As I'm changing the baby, Jesse comes up and hugs me from behind. "I love you," he says.
"I love you too," I return.
There is no need for a lengthy apology. I have already forgiven him. I know it is really hard to understand how or why I think and behave the way I do. Even for someone as brilliant as him, any kind of mental illness is impossible to understand fully unless you're the one suffering from it.

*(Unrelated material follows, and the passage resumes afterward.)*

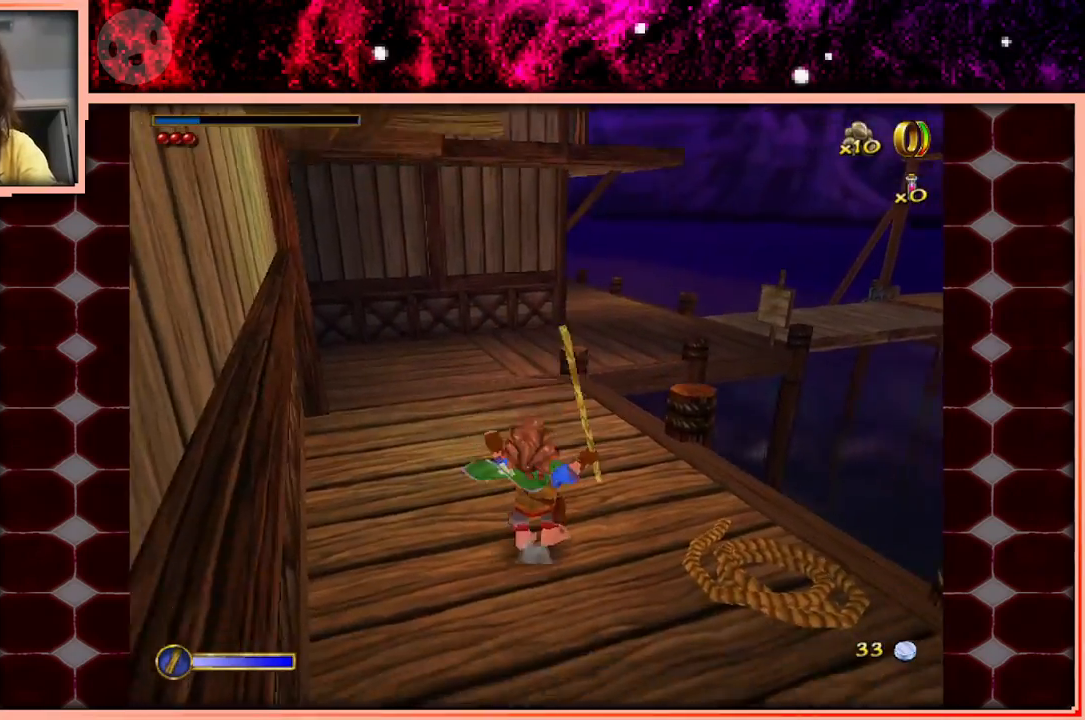
{"keys": ["w"], "events": [[100, "space", "down"], [150, "space", "up"], [383, "a", "down"], [467, "a", "up"]]}
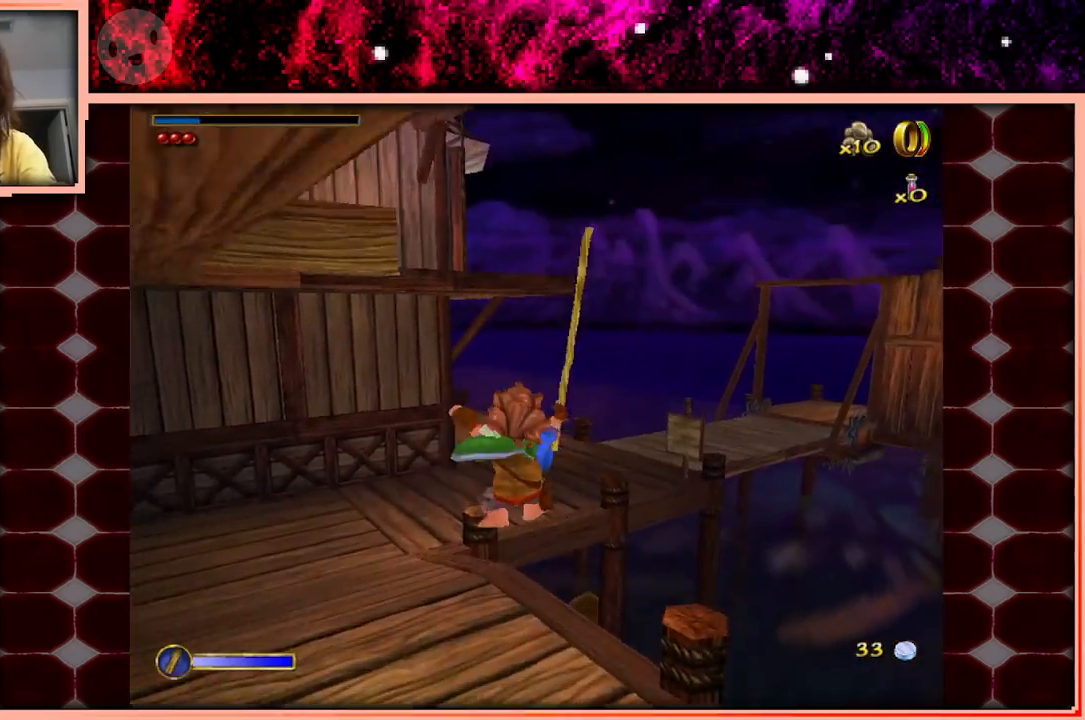
{"keys": ["space", "w"], "events": [[450, "space", "down"]]}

And even then, I do not entirely understand what is going on inside my skull. The truth is, no one does. Not even the most talented neuroscientists and psychologists. Everyone is just practicing with their best guesses. And though I don't have any concrete diagnosis, we both know something is awry. He may try to armchair diagnose and has called it many things: bipolar, depression, OCD. I would suggest ADHD and generalized anxiety as well. But even if I had a diagnosis, that still would not be a real answer as to how or why I feel and think the way I do. Just like God Did It or Because I Said So, I find bland diagnoses to be an intellectually insufficient response to the essential question: Why?